WASHINGTON - The White House and the US military on Tuesday scrambled to play down a suggestion by the nation's top officer that deploying ground forces in Iraq to fight Islamic State jihadists was an option.
General Martin Dempsey, chairman of the US Joint Chiefs of Staff and President Barack Obama's top military advisor, had said US military advisors could be sent into combat alongside Iraqi forces.
Dempsey said the US personnel could "provide close-combat advising," but the White House insisted the idea of US troops in battle was a "purely hypothetical scenario."
And in a day of mixed messages, Colonel Ed Thomas, a spokesman for the general, then tried to bring some clarity to the situation, saying in a rare statement that Dempsey "doesn't believe there is a military requirement for our advisors to accompany Iraqi forces into combat."
Military leaders nevertheless warned of a further escalation in their battle against the jihadists, just as two branches of the rival Al-Qaeda group called for a united front against the war coalition Washington is building.
US jets have been targeting IS fighters in northern Iraq since August 8, and in recent days hit militants southwest of Baghdad for the first time, in a significant expansion of the campaign.
US Central Command said that, in addition to bombing IS fighters threatening the northern city of Arbil, strikes had destroyed a guerrilla ground unit and two supply boats southwest of Baghdad.
The campaign appeared to bear fruit on Tuesday when Kurdish peshmerga fighters - who now receive Western military supplies and US air support - retook seven Christian villages overrun by jihadists.
In Washington, Defence Secretary Chuck Hagel told US lawmakers that plans were being laid to hit targets in Syria, where the IS group is holding Western hostages and has a stronghold in the city of Raqa.

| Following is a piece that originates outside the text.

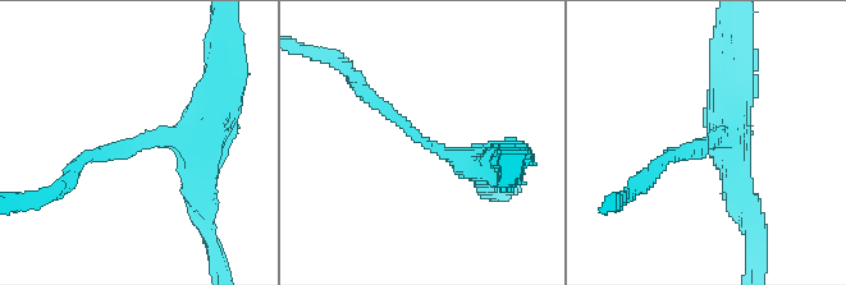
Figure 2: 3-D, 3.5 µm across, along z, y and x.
act=inspect view=em slice=xy step=2 show=tint pic=2 at=(138, 142) arm_widths_nm=150,500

"This plan includes targeted actions against ISIL safe havens in Syria, including its command and control, logistics capabilities, and infrastructure," Hagel told the Senate Armed Services Committee.
Dempsey had gone further than any US official before in saying that the military advisors that Obama has dispatched to bolster Iraqi forces could get drawn into combat.

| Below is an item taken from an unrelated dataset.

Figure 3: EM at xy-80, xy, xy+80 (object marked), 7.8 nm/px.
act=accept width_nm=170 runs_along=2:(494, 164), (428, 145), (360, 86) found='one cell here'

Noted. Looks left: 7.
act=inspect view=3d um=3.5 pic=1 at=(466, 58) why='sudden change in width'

Obama's administration has insisted that his action against the IS extremists is not the start of another US ground war in the Middle East, and that there will be no large-scale American invasion.
But nearly 300 US military advisors are already working with Iraqi government forces, 300 more are on their way and Dempsey refused to rule out them providing "close-combat advising."

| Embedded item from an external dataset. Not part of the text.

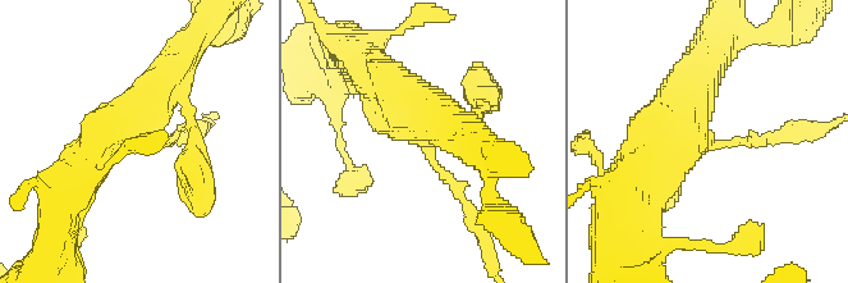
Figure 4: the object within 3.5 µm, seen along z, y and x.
act=inspect view=em slice=xy step=1 show=tint pic=4 at=(428, 146) arm_widths_nm=150,500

Canada has sent 69 of its soldiers to advise Iraqi forces, Prime Minister Stephen Harper said, and other allies may follow suit.
"To be clear, if we reach the point where I believe our advisors should accompany Iraqi troops on attacks against specific ISIL targets, I will recommend that to the president," Dempsey said, before his spokesman moved to tamp down expectations.
Dempsey stressed the advisors are "very much in a combat-advisory role" and that there is "no intention" at the moment for them to engage in combat: "I don't see it to be necessary right now."
But he said if there were an "extraordinarily complex" operation planned by Iraqi forces - such as a bid to recapture the rebel-held city of Mosul - then advisors could head to the front.
Dempsey had said that any use of US troops in the field would be approved by Obama, explaining: "He told me to come back to him on a case-by-case basis."
White House spokesman Josh Earnest was keen to underscore this, after Dempsey's remarks caused a flurry of speculation that US forces would once again suffer "mission creep" in the Middle East.
Earnest said Dempsey "was referring to a hypothetical scenario in which there might be a future situation in which he might make a tactical recommendation to the president as it relates to the use of ground troops."
"The president has been clear about what that policy is: the president does not believe that it would be in the best interest of our national security to deploy American ground troops in a combat role in Iraq and Syria. That policy has not changed."
Obama has vowed to expand American efforts and US diplomats are scrambling to put together an international coalition for a "relentless" campaign against the IS jihadists, who have overrun large areas of Iraq and Syria.
On Tuesday, Obama met General John Allen, the former Marines commander tasked with coordinating the US-led coalition's mission to "degrade and ultimately destroy" the Islamic State group.
Western nations and 10 Arab countries, including regional powerhouses Saudi Arabia and Egypt, have agreed to back the US-led coalition campaign, but not all will engage in military action.
So far, US forces have carried out 167 air strikes across Iraq. The CIA estimates that the Islamic State organisation may be able to field as many as 31,500 fighters - many of them foreign volunteers.
The slow coming together of this alliance drew a fierce reaction from Al-Qaeda's branches in Yemen and in North Africa, who said jihadist forces must unite against the threat posed by the coalition.
The Islamic State group began as a successor to Al-Qaeda's Iraqi branch, but has escaped from the group's shadow and clashed with its surrogates in Syria, while claiming leadership of global jihad.